Second, the book argues that the diversity of options and strategies for seismic architecture can be conceived in terms of six distinct schemas or ways of viewing the world. What is shareable between designers is not the repeated use of the same technical solutions but a sense of the schema.

Third, the book argues that the ability to recognize different kinds of design innovation will be key to navigating the new scales of risk and uncertainty in the Anthropocene era.

Learn more about the Future of Design lecture series.
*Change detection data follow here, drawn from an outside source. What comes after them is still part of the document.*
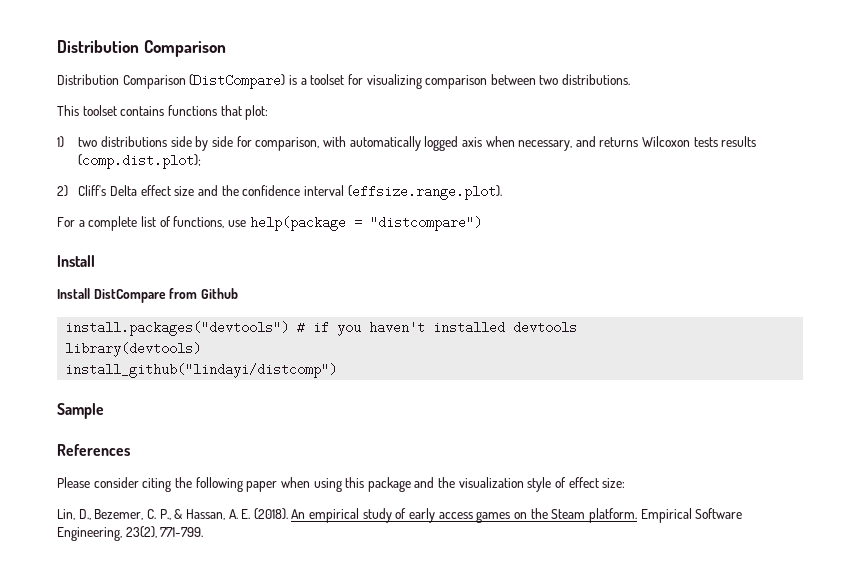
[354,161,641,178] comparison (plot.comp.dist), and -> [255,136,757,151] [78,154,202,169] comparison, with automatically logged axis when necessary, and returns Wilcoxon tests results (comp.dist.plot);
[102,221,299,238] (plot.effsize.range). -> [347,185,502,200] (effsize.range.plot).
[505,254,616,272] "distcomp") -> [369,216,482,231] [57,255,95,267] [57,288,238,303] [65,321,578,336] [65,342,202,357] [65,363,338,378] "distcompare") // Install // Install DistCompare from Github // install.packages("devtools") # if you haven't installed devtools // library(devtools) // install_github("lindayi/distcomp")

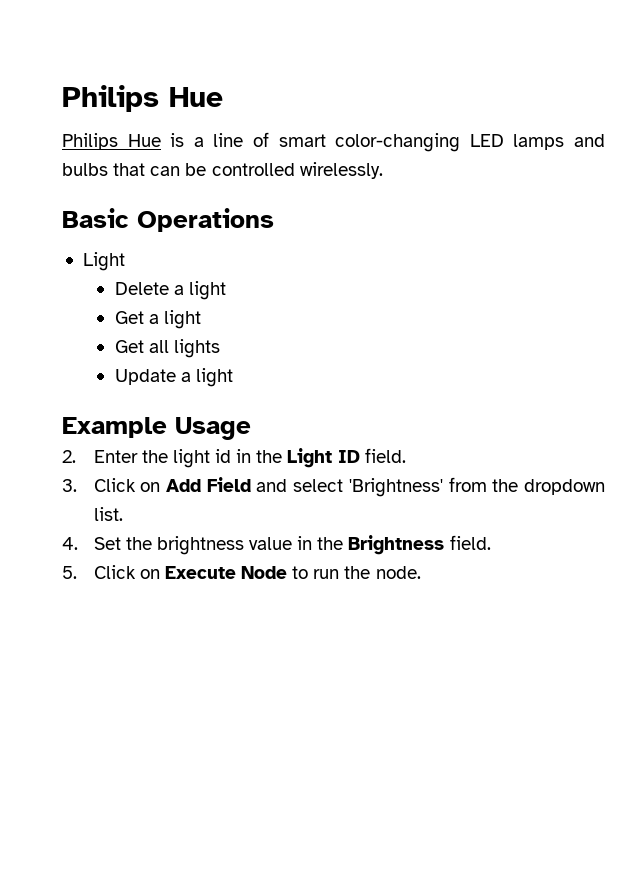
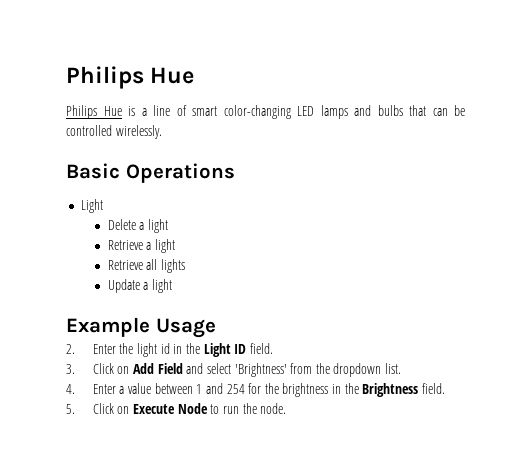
[114,310,201,329] [114,340,144,353] Get a light // Get -> [107,239,175,253] [107,260,143,270] Retrieve a light // Retrieve
[93,537,121,550] Set -> [92,383,262,394] Enter a value between 1 and 254 for
[248,537,292,550] value -> (329, 390) none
Introduction and Moderation

Evan Shieh

Teaching Assistant Professor at New York Tech School of Architecture and Design

Yun Fu

Speaker

Yun Fu

Partner, Semester Studio, Design Critic in Urban Planning and Design, Harvard GSD

Yun Fu is a partner of Semester Studio and a Design Critic at Harvard GSD, where he co-authored the Master of Architecture in Urban Design core studio and offer courses on housing, cities, and urban design theory. Yun's scholarly work focuses on design thinking, or the method of solutions, surveying different approaches to familiar classes of problems. He is the author of several books, including Thinking and Building on Shaky Ground, Southeast Asian Modern: From Roots to Contemporary Turns, and Korean Modern: The Matter of Identity. Yun’s held the Rome Prize at the British School, the Sinclair Kennedy Travelling Fellowship, and was a Confucius Scholar at Peking University. His publication re-framing risk and resilience as a critical design problem was supported by the Graham Foundation. He received a doctoral degree from Harvard University, a MArch I AP from Harvard GSD with the AIA Henry Adams Medal, and a BAs from UNSW Sydney with the AIA Undergraduate Design Medal.